The Alter Stolberg is a wooded karst plateau, up to , in the South Harz in Central Germany. It lies in the districts of Nordhausen in the state of Thuringia and Mansfeld-Südharz in the state of Saxony-Anhalt.

== Geographical location ==
The ridge of the Alter Stolberg is part of the South Harz Zechstein belt and lies mainly in Thuringia; with its eastern foothills dropping into the valley of the Krebsbach stream and Thyra river. To the north is the Harz; to the south the Goldene Aue through which the River Helme flows.

The Alter Stolberg lies between the following parishes in clockwise order: Görsbach and Urbach to the south, Leimbach and Steigerthal to the west, Buchholz and Herrmannsacker to northwest, Stempeda and − on the other sides of that − Rodishain to the north (all in Thuringia) and the Saxony-Anhalt villages of Rottleberode and Uftrungen to the east.

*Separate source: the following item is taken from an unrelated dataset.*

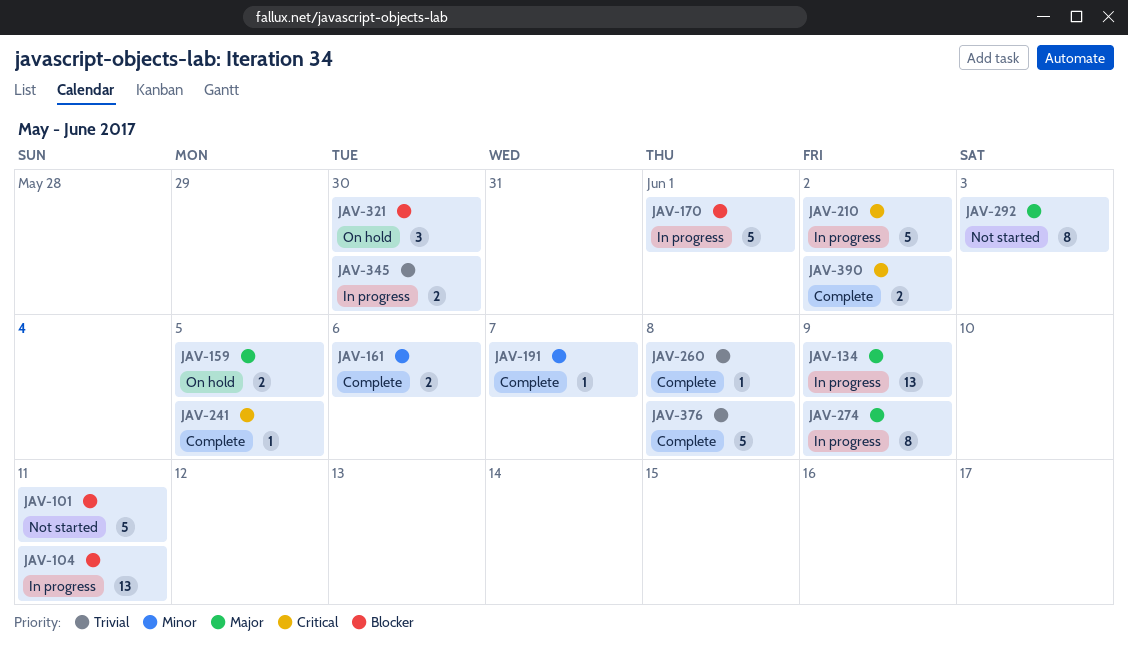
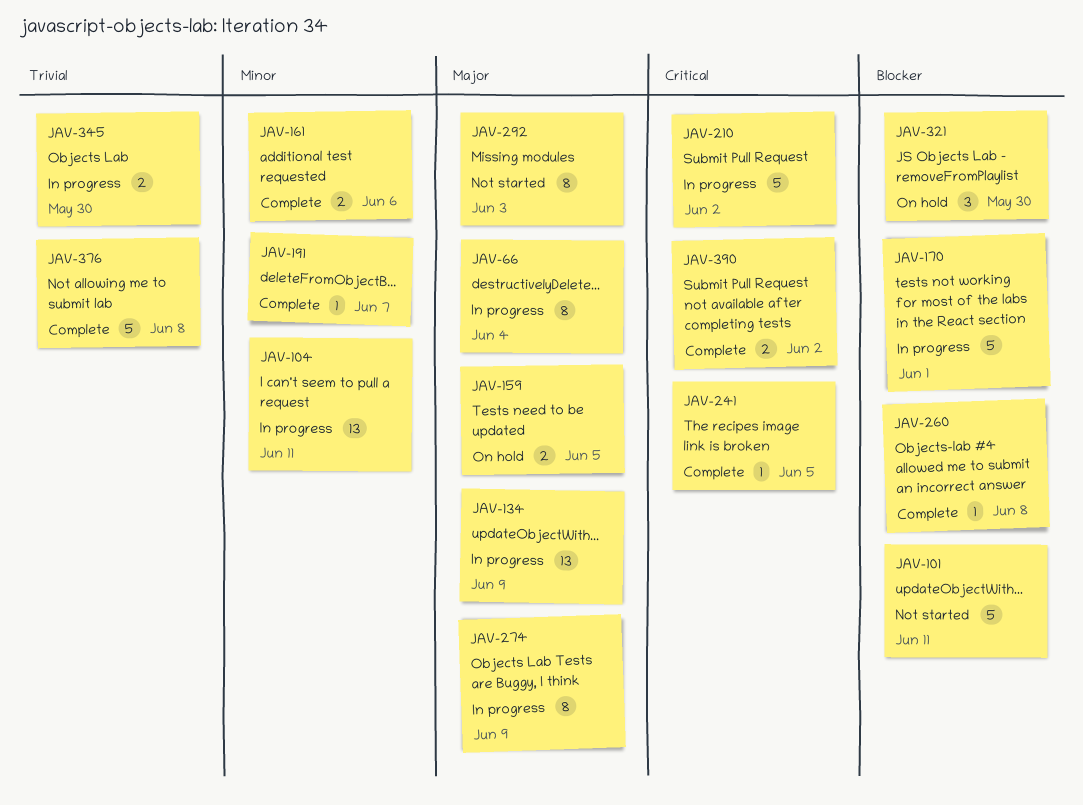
JAV-66: none -> present
JAV-104, priority: Blocker -> Minor
JAV-260, priority: Trivial -> Blocker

The highest hill in the Alter Stolberg is the Königskopf which rises in the northern part of the ridge. Another prominent hill is the Reesberg in the southeastern part.

== Points of interest ==
The northern part of the heavily forested ridge is designated as the Alter Stolberg Nature Reserve and large parts of it as the Alter Stolberg Protected Landscape.

Near the Reesberg is the plaster cave, known as Heimkehle. In addition, the ridge is home to the ruins of the Grasburg, a medieval refuge castle, which legend has it was the family castle of the Counts of Stolberg.